Альберт отвечал отрицательно, но прибавил, что легко мог бы говорить на этом языке через месяц.
– Право?.. Хорошо, так я… – Тут Бонапарт остановился, боясь сказать слишком много. Но через минуту опять перешел к тому же предмету, спросив у Альберта, был ли он на балу у Талейрана. Потом прибавил: – Это был прекрасный праздник. Моя Итальянская армия загордилась бы, узнав, что ее командующему оказаны такие почести… Да, директора благородно исполнили свою работу. Я не ожидал, чтобы они умели так хорошо награждать. Какая роскошь!..
Он долго ходил по комнате молча и потом сказал:
– Тут больше пышности, нежели в старых наших празднествах… Директории не следует забывать свое республиканское происхождение… И не чванство ли – явиться с таким великолепием перед теми, кто по сути может перевесить их власть?.. Я представляю армию!.. Да, я представляю армию!.. А директоры знают, каково теперь ее могущество во Франции.
Ничто не могло быть справедливее этих слов Бонапарта.

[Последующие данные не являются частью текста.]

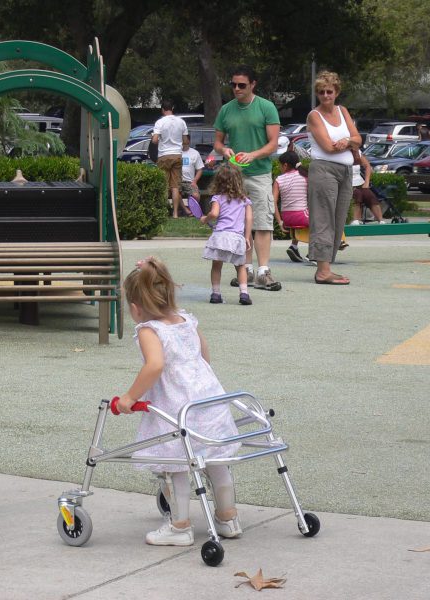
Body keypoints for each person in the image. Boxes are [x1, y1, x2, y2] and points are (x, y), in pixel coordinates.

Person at [116, 257, 243, 546]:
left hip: (177, 407)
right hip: (208, 400)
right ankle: (228, 518)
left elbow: (154, 366)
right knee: (216, 460)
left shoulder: (150, 330)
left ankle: (180, 526)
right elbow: (204, 355)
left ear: (135, 308)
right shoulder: (187, 320)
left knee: (175, 465)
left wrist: (129, 397)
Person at [213, 65, 282, 291]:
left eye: (241, 85)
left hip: (260, 173)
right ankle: (246, 269)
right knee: (239, 223)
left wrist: (252, 155)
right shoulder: (226, 110)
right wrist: (225, 151)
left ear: (253, 84)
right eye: (233, 84)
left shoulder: (266, 107)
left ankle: (263, 271)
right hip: (234, 176)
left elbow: (273, 143)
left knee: (262, 221)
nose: (236, 89)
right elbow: (218, 142)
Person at [306, 71, 362, 285]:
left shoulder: (343, 110)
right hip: (324, 170)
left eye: (329, 91)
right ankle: (322, 270)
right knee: (323, 219)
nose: (326, 96)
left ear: (336, 92)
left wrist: (347, 142)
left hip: (346, 172)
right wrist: (350, 142)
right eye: (321, 92)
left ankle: (327, 265)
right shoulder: (314, 115)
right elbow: (328, 147)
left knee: (339, 220)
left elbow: (358, 138)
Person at [200, 165, 253, 305]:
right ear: (239, 181)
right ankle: (244, 294)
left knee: (217, 266)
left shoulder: (217, 198)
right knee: (241, 266)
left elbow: (214, 214)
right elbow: (249, 219)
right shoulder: (244, 200)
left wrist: (205, 219)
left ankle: (216, 294)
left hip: (221, 236)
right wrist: (247, 237)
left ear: (218, 181)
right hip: (237, 238)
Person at [152, 100, 189, 218]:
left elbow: (155, 140)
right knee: (175, 186)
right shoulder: (181, 122)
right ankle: (175, 213)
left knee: (163, 184)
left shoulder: (159, 122)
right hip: (177, 155)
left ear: (162, 110)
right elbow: (186, 141)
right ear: (172, 108)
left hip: (164, 155)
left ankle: (163, 211)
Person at [273, 151, 310, 262]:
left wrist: (280, 222)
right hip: (302, 216)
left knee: (297, 215)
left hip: (287, 219)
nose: (279, 167)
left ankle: (294, 247)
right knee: (319, 220)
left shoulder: (278, 180)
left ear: (285, 165)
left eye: (279, 164)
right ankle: (313, 251)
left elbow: (273, 202)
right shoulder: (305, 177)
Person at [348, 149, 384, 225]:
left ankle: (381, 221)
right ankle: (355, 220)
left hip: (359, 182)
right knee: (357, 194)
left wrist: (366, 182)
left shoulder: (356, 151)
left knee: (369, 195)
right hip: (347, 183)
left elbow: (367, 166)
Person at [180, 134, 204, 210]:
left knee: (196, 195)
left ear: (189, 141)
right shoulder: (176, 152)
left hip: (190, 182)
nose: (182, 140)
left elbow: (200, 169)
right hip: (177, 181)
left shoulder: (195, 153)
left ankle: (193, 210)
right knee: (175, 192)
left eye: (184, 138)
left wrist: (194, 181)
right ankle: (185, 210)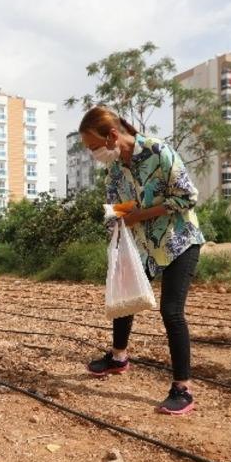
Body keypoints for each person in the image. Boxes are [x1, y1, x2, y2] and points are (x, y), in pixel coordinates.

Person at [79, 106, 204, 415]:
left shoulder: (158, 151)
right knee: (127, 296)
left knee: (171, 311)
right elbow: (113, 208)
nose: (94, 154)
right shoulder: (115, 168)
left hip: (179, 241)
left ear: (112, 136)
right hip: (143, 246)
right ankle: (118, 358)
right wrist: (118, 222)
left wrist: (139, 214)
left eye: (94, 147)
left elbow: (188, 196)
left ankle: (183, 389)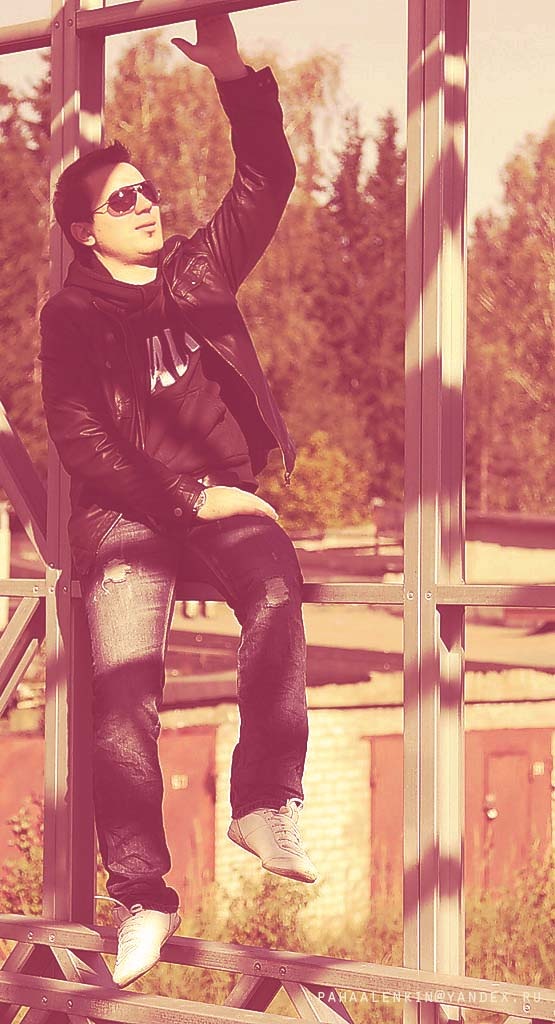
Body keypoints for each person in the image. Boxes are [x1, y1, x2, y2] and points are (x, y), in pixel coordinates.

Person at [38, 13, 318, 990]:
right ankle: (143, 894)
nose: (147, 204)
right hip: (132, 513)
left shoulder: (199, 271)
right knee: (125, 700)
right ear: (87, 230)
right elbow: (81, 438)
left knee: (276, 589)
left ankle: (265, 801)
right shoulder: (72, 316)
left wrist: (235, 77)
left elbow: (266, 179)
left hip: (216, 500)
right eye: (124, 199)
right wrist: (189, 497)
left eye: (148, 190)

Тогда в самом деле армия имела чрезвычайную силу, и в публике уже говорили о следующей экспедиции.
Альберт сказал, что экспедицию почитают назначенной против англичан.
– …Англия! – начал Наполеон опять. – Так вы в Париже думаете, что мы наконец идем напасть на нее?.. Парижане не ошибаются: точно, мы принимаемся за оружие для того, чтобы унизить эту бесстыдную Англию!.. Если мой голос может иметь какое-нибудь значение, мы не дадим Англии никогда и ни одного часа перемирия… Да, да!.. Смертельная война с Англией… всегда… до ее истребления. Пермон! Если вы хотите, я беру вас с собой… Вы очень хорошо говорите по-английски, по-итальянски, по-гречески… Да, я хочу взять вас с собою.
Этот разговор есть извлечение из того, что было сказано в пять или шесть свиданий. Брат мой слышал со всех сторон различные суждения о предпринимаемой экспедиции. Тайна ее хранилась долго, но наконец ее узнали, потому что Бонапарт, жадный к славе всех родов, хотел окружить себя тем блеском, какой дают всему науки и искусства. Он производил набор даже в Институте. Бессмертный батальон следовал за новым Александром на берега Нила, откуда он должен был принести свои трофеи.
Когда брат мой узнал, что экспедиция отправляется в такие отдаленные земли, он решился в одну минуту. Он привел в порядок свои дела и приготовился к отъезду. Но мать моя начала на коленях молить его, чтобы он не покидал ее, и он остался.